これは利息として換算すると実に年率500%超にもなり、利息制限法が定める上限金利20%を大きく上回っています。
男性はやがて資金繰りが逼迫し、司法書士事務所に相談して法的な援助を受けることになってしまいました。
給料ファクタリングについての金融庁見解
不当に高い手数料を取られても、業者側はあくまで貸付による「金利」でなくファクタリングの「手数料」と言い張るため、法的に規制できない状況が続いてきました。
こうしたトラブルを受け、貸金業を管轄する金融庁に対しては以前から「給料ファクタリングは貸金業に当たるのではないか?」という問い合わせも届いていました。
そんな中、最近金融庁がノーアクションレターへの回答により、給料ファクタリングに対する見解を発表しました。
ここでは、その内容について解説していきます。
ノンアクションレターとは?
ノンアクションレターとは法令適用事前確認手続とも呼ばれ、日本の企業や国民が特定の事柄について行政機関に対し合法か違法かの見解を確認する手続きです。
ノンアクションレターが送られた行政機関は当該確認事項に対して回答を行うとともに、その内容をWebサイトなどで公表します。
ノンアクションレターは民間企業が事業を行う際、具体的な事業活動が各種法令に抵触しないか確認するために使われます。

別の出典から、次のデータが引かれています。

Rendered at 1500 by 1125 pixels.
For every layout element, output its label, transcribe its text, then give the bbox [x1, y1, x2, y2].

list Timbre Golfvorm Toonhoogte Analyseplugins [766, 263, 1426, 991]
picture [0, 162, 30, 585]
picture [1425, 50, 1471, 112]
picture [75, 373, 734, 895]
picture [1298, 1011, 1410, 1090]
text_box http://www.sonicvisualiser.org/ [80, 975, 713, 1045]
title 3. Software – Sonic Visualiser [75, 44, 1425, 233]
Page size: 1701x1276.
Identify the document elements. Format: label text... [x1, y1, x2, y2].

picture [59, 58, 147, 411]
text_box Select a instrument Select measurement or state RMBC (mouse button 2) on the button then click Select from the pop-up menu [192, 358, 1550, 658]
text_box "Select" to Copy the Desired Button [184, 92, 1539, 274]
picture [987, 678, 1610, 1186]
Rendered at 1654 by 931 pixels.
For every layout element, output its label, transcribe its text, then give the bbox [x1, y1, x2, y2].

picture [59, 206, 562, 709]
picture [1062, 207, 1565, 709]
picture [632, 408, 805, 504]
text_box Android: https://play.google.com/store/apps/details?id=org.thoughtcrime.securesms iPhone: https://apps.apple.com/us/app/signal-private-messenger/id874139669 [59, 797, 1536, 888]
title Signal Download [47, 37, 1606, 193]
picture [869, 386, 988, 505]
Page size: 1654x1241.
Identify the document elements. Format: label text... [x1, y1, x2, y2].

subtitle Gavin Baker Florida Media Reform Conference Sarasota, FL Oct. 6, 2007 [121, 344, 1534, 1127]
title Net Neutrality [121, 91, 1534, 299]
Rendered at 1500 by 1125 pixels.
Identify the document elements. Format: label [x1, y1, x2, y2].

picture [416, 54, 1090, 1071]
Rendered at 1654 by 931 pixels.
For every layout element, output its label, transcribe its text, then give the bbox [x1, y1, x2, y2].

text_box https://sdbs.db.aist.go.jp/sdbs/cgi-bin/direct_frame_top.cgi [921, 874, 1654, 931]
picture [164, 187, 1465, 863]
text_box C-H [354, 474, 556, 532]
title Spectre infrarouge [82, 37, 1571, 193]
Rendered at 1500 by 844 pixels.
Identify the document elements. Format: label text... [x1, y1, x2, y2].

細かい手続きの方法は行政機関ごとに異なりますが、確認の問い合わせに対して行政機関が回答し公表するという大筋の流れは同じです。
給料ファクタリングについてノンアクションレターの内容
給料ファクタリングについてのノンアクションレターは、以下のような要旨でした。
(原文は少し難解なため、表現を分かりやすく変更しています)
金融庁の給料ファクタリングの見解
(1)法令
貸金業法
(1)論点
-給料ファクタリングは貸金業法に定める「貸金業」に該当するか。
2.照会に関する見解および根拠
(1)貸金業法の規定
-貸金業法の「金銭の貸付け」とは、金銭の交付および返還の約束があるものと考えられている。
-手形の割引、売り渡し担保などの方法による金銭の交付も、金銭交付と変換があるため、貸付けと同じと考えられる。
(2)給与債権の譲渡について
-給与債権は、労働基準法で「通貨で、直接労働者に、全額を支払わなければならない」と定められている。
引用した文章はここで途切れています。